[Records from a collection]
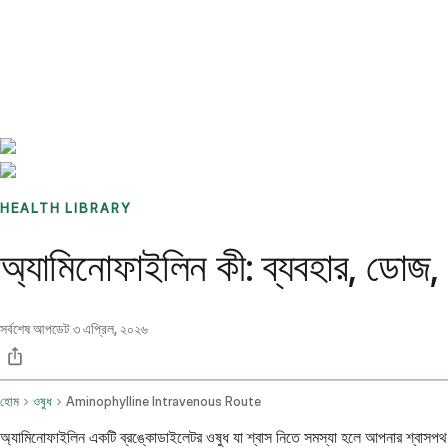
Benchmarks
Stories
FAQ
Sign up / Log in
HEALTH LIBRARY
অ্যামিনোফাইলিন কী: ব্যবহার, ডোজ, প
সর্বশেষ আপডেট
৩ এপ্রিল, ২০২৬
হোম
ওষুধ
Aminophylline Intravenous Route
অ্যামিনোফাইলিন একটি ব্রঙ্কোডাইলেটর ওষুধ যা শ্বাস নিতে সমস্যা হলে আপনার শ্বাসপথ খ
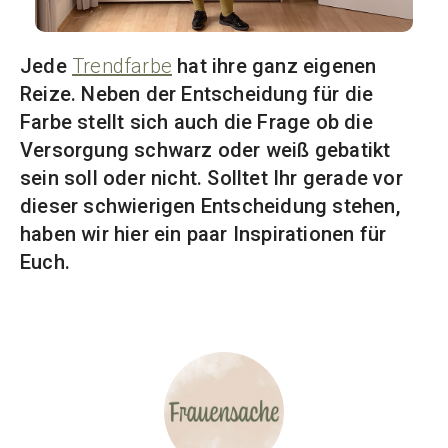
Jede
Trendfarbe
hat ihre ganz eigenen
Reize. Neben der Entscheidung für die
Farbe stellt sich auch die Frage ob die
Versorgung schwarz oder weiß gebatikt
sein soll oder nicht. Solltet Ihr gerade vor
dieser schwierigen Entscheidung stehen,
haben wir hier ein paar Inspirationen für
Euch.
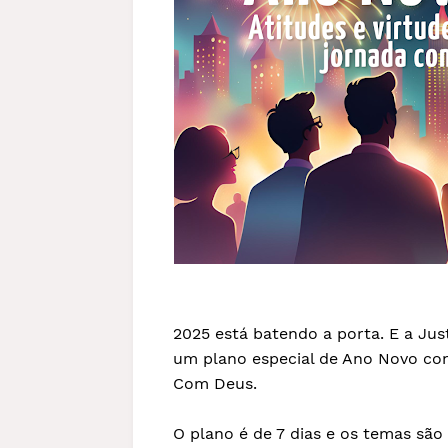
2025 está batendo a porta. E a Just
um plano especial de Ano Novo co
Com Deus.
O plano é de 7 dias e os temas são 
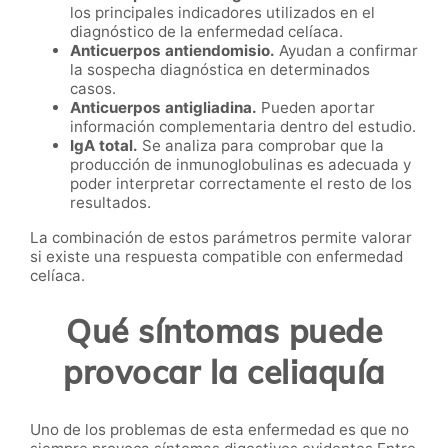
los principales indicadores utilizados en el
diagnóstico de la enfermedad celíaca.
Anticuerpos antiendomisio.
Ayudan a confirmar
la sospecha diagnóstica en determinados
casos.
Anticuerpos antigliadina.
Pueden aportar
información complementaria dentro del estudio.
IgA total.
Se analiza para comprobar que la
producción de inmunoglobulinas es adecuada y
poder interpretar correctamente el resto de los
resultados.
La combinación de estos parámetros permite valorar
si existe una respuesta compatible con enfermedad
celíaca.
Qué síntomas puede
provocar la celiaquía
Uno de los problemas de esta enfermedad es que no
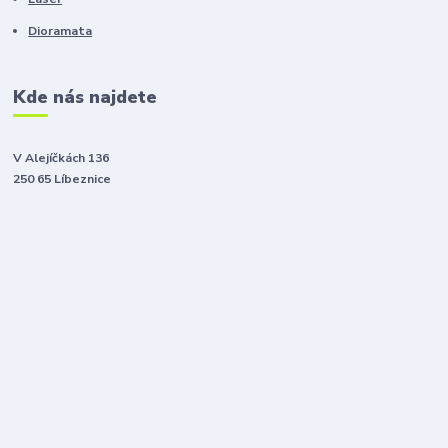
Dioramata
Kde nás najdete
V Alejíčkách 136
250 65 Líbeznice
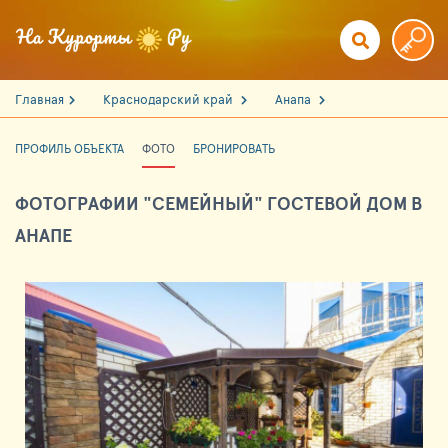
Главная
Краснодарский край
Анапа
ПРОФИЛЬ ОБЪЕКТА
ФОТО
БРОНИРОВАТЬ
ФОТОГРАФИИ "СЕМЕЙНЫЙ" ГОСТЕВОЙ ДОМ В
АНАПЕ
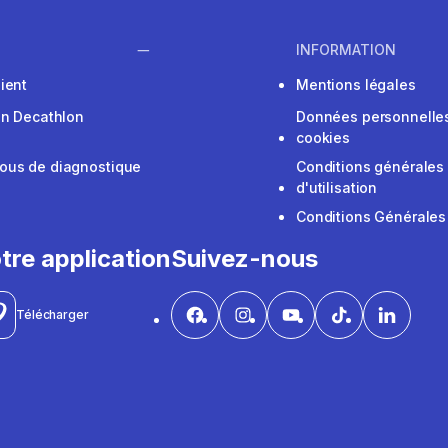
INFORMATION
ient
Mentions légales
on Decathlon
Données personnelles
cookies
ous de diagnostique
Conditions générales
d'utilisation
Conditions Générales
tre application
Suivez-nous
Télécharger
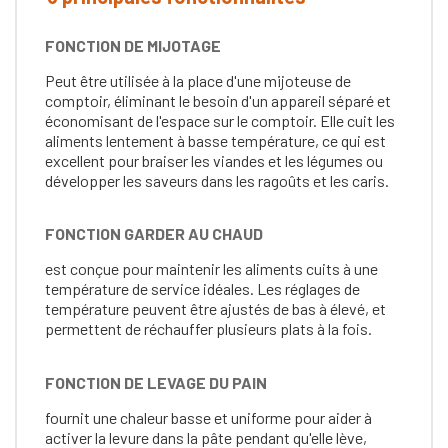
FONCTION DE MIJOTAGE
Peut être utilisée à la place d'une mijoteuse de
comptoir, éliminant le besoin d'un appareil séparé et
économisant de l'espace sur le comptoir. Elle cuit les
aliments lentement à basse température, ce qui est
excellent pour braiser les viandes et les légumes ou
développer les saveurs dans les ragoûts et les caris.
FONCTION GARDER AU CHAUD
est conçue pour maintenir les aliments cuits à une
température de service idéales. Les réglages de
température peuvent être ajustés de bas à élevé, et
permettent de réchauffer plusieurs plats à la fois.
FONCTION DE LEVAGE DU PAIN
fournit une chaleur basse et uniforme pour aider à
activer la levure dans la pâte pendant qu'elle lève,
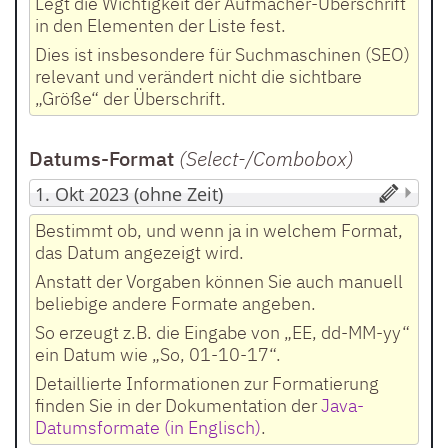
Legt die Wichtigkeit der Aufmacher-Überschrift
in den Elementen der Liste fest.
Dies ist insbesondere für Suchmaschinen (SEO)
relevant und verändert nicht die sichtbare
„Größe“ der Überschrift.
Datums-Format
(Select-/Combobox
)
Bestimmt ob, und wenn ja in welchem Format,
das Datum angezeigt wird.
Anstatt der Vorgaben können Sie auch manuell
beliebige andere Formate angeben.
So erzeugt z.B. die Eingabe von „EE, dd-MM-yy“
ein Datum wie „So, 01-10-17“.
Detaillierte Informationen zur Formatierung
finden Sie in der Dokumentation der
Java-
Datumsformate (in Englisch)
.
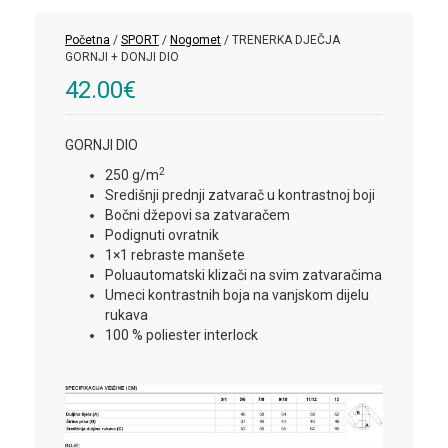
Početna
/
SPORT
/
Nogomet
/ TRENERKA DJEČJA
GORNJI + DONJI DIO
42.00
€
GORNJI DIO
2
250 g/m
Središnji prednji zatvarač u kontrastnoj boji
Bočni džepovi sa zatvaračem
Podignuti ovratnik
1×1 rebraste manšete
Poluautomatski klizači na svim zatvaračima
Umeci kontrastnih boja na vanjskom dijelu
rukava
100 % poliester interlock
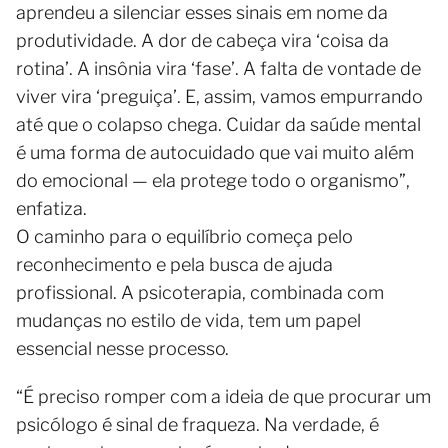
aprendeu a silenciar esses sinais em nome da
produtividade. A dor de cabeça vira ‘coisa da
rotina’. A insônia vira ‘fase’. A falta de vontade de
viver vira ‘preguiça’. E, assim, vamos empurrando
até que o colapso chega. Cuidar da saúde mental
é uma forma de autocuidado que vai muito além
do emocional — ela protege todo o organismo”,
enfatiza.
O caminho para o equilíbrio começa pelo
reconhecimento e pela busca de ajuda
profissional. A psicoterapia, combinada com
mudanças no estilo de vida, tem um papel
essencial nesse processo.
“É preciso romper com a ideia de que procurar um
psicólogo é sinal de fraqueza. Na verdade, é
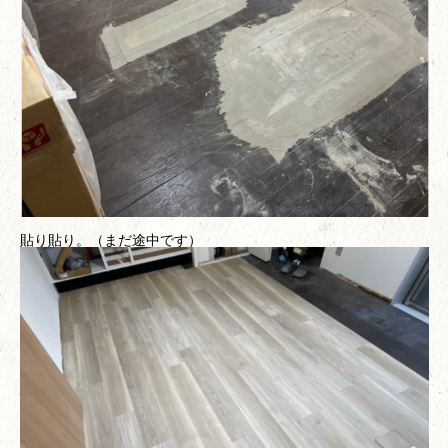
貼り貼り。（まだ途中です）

■ Instructions to follow
Could you repeat exactly the lines from the first one of the records above through the line containing "Anticuerpos antigliadina.", leaving out any pictures?

■ Task answer
Benchmarks
Stories
FAQ
Sign up / Log in
HEALTH LIBRARY
অ্যামিনোফাইলিন কী: ব্যবহার, ডোজ, প
সর্বশেষ আপডেট
৩ এপ্রিল, ২০২৬
হোম
ওষুধ
Aminophylline Intravenous Route
অ্যামিনোফাইলিন একটি ব্রঙ্কোডাইলেটর ওষুধ যা শ্বাস নিতে সমস্যা হলে আপনার শ্বাসপথ খ
Jede
Trendfarbe
hat ihre ganz eigenen
Reize. Neben der Entscheidung für die
Farbe stellt sich auch die Frage ob die
Versorgung schwarz oder weiß gebatikt
sein soll oder nicht. Solltet Ihr gerade vor
dieser schwierigen Entscheidung stehen,
haben wir hier ein paar Inspirationen für
Euch.
2025 está batendo a porta. E a Just
um plano especial de Ano Novo co
Com Deus.
O plano é de 7 dias e os temas são 
los principales indicadores utilizados en el
diagnóstico de la enfermedad celíaca.
Anticuerpos antiendomisio.
Ayudan a confirmar
la sospecha diagnóstica en determinados
casos.
Anticuerpos antigliadina.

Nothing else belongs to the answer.